Büyük düşünmek büyük şeyler yapmaya, büyük şeyler yapmak da büyük şeylere sahip olmaya yol açar. Yani önce dönüşmek istediğiniz büyük insana dönüşürsünüz, sonra o büyük insanın yaptığı şeyleri yaparsınız. Ancak işte o zaman büyük insanın sahip olduğu şeylere sahip olursunuz. Çoğu insan tam tersinin doğru olduğuna inanır. Önce aylık 100.000 Dolar verin, sonra aylık 100.000 Dolar geliri olan kişinin yapacağı şeyleri yapmaya başlayınca o kişi olurum diye düşünürler. Fakat bu durum böyle işlemiyor. Önce o kişi olmalısınız, ondan sonra gerisi çorap söküğü gibi gelecektir. Ayrıca, eğer kendinize büyük düşünme izni vermezseniz bu hedefleriniz gerçekleşmeyecektir.

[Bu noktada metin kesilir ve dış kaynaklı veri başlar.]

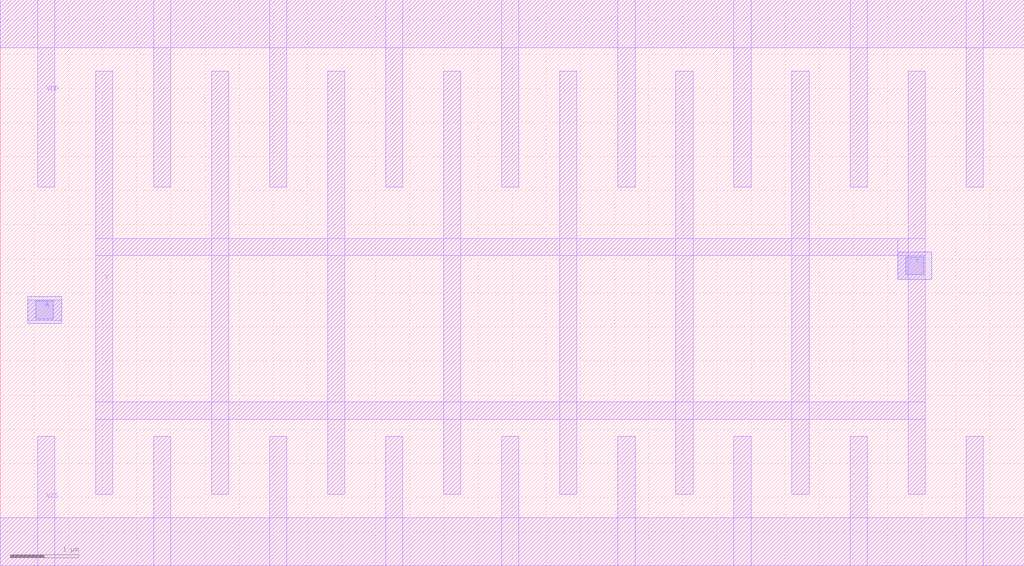
<source format=lef>
# Copyright 2022 Google LLC
# Licensed under the Apache License, Version 2.0 (the "License");
# you may not use this file except in compliance with the License.
# You may obtain a copy of the License at
#
#      http://www.apache.org/licenses/LICENSE-2.0
#
# Unless required by applicable law or agreed to in writing, software
# distributed under the License is distributed on an "AS IS" BASIS,
# WITHOUT WARRANTIES OR CONDITIONS OF ANY KIND, either express or implied.
# See the License for the specific language governing permissions and
# limitations under the License.
VERSION 5.7 ;
BUSBITCHARS "[]" ;
DIVIDERCHAR "/" ;

MACRO gf180mcu_osu_sc_gp12t3v3__inv_16
  CLASS CORE ;
  ORIGIN 0 0 ;
  FOREIGN gf180mcu_osu_sc_gp12t3v3__inv_16 0 0 ;
  SIZE 15 BY 8.3 ;
  SYMMETRY X Y ;
  SITE gf180mcu_osu_sc_gp12t3v3 ;
  PIN VDD
    DIRECTION INOUT ;
    USE POWER ;
    SHAPE ABUTMENT ;
    PORT
      LAYER Metal1 ;
        RECT 0 7.6 15 8.3 ;
        RECT 14.15 5.55 14.4 8.3 ;
        RECT 12.45 5.55 12.7 8.3 ;
        RECT 10.75 5.55 11 8.3 ;
        RECT 9.05 5.55 9.3 8.3 ;
        RECT 7.35 5.55 7.6 8.3 ;
        RECT 5.65 5.55 5.9 8.3 ;
        RECT 3.95 5.55 4.2 8.3 ;
        RECT 2.25 5.55 2.5 8.3 ;
        RECT 0.55 5.55 0.8 8.3 ;
    END
  END VDD
  PIN VSS
    DIRECTION INOUT ;
    USE GROUND ;
    SHAPE ABUTMENT ;
    PORT
      LAYER Metal1 ;
        RECT 0 0 15 0.7 ;
        RECT 14.15 0 14.4 1.9 ;
        RECT 12.45 0 12.7 1.9 ;
        RECT 10.75 0 11 1.9 ;
        RECT 9.05 0 9.3 1.9 ;
        RECT 7.35 0 7.6 1.9 ;
        RECT 5.65 0 5.9 1.9 ;
        RECT 3.95 0 4.2 1.9 ;
        RECT 2.25 0 2.5 1.9 ;
        RECT 0.55 0 0.8 1.9 ;
    END
  END VSS
  PIN A
    DIRECTION INPUT ;
    USE SIGNAL ;
    PORT
      LAYER Metal1 ;
        RECT 0.4 3.6 0.9 3.9 ;
      LAYER Metal2 ;
        RECT 0.4 3.55 0.9 3.95 ;
      LAYER Via1 ;
        RECT 0.52 3.62 0.78 3.88 ;
    END
  END A
  PIN Y
    DIRECTION OUTPUT ;
    USE SIGNAL ;
    PORT
      LAYER Metal1 ;
        RECT 13.3 1.05 13.55 7.25 ;
        RECT 1.4 4.55 13.55 4.8 ;
        RECT 13.15 4.2 13.55 4.8 ;
        RECT 1.4 2.15 13.55 2.4 ;
        RECT 11.6 1.05 11.85 7.25 ;
        RECT 9.9 1.05 10.15 7.25 ;
        RECT 8.2 1.05 8.45 7.25 ;
        RECT 6.5 1.05 6.75 7.25 ;
        RECT 4.8 1.05 5.05 7.25 ;
        RECT 3.1 1.05 3.35 7.25 ;
        RECT 1.4 1.05 1.65 7.25 ;
      LAYER Metal2 ;
        RECT 13.15 4.2 13.65 4.6 ;
      LAYER Via1 ;
        RECT 13.27 4.27 13.53 4.53 ;
    END
  END Y
END gf180mcu_osu_sc_gp12t3v3__inv_16

</source>
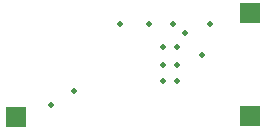
<source format=gbr>
%TF.GenerationSoftware,KiCad,Pcbnew,(5.1.8)-1*%
%TF.CreationDate,2021-01-22T21:13:55+01:00*%
%TF.ProjectId,const-curr_LT3092,636f6e73-742d-4637-9572-725f4c543330,rev?*%
%TF.SameCoordinates,Original*%
%TF.FileFunction,Copper,L3,Inr*%
%TF.FilePolarity,Positive*%
%FSLAX46Y46*%
G04 Gerber Fmt 4.6, Leading zero omitted, Abs format (unit mm)*
G04 Created by KiCad (PCBNEW (5.1.8)-1) date 2021-01-22 21:13:55*
%MOMM*%
%LPD*%
G01*
G04 APERTURE LIST*
%TA.AperFunction,ComponentPad*%
%ADD10R,1.700000X1.700000*%
%TD*%
%TA.AperFunction,ViaPad*%
%ADD11C,0.500000*%
%TD*%
G04 APERTURE END LIST*
D10*
%TO.N,GND*%
%TO.C,J2*%
X102400000Y-67300000D03*
%TD*%
%TO.N,Net-(J1-Pad1)*%
%TO.C,J1*%
X82600000Y-67400000D03*
%TD*%
%TO.N,Net-(C3-Pad2)*%
%TO.C,J3*%
X102400000Y-58600000D03*
%TD*%
D11*
%TO.N,Net-(C1-Pad2)*%
X96200000Y-64400000D03*
X95000000Y-64400000D03*
X96200000Y-63000000D03*
X95000000Y-63000000D03*
X96200000Y-61500000D03*
X95000000Y-61500000D03*
%TO.N,GND*%
X96900000Y-60300000D03*
X98300000Y-62200000D03*
%TO.N,Net-(C3-Pad2)*%
X91400000Y-59500000D03*
X93800000Y-59500000D03*
X95900000Y-59500000D03*
X99000000Y-59500000D03*
%TO.N,Net-(J1-Pad1)*%
X85500000Y-66400000D03*
X87500000Y-65200000D03*
%TD*%
M02*

</source>
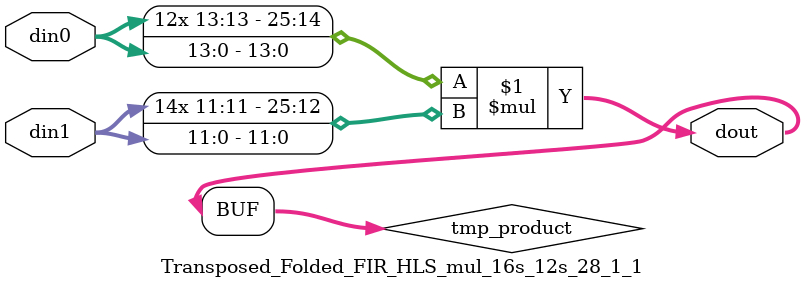
<source format=v>

`timescale 1 ns / 1 ps

 module Transposed_Folded_FIR_HLS_mul_16s_12s_28_1_1(din0, din1, dout);
parameter ID = 1;
parameter NUM_STAGE = 0;
parameter din0_WIDTH = 14;
parameter din1_WIDTH = 12;
parameter dout_WIDTH = 26;

input [din0_WIDTH - 1 : 0] din0; 
input [din1_WIDTH - 1 : 0] din1; 
output [dout_WIDTH - 1 : 0] dout;

wire signed [dout_WIDTH - 1 : 0] tmp_product;



























assign tmp_product = $signed(din0) * $signed(din1);








assign dout = tmp_product;





















endmodule

</source>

Büyük düşünmek hakkında çok önemli iki ders vardır:
"Ya Paran Ya Hayatın" adlı kitabın yazarı Vicki Robin ve Joe Dominguez, çoğumuzun çalıştığımız işin hayatımızı desteklediğine inandığımızı, ancak gerçekte işimizin hayatımızın ta kendisi haline geldiğini söylüyorlar. Çoğumuz haftanın 40 saatten fazlasını para kazanmak için çalışarak geçiriyoruz. Örneğin, sabahlarımızı hazırlanmak, işimize gidip gelmek, işimiz hakkında düşünmekle geçirirken; akşamlarınızı ve hafta sonlarınızı işinizi unutmak ve rahatlamak için eğlencelerle geçirebilirsiniz.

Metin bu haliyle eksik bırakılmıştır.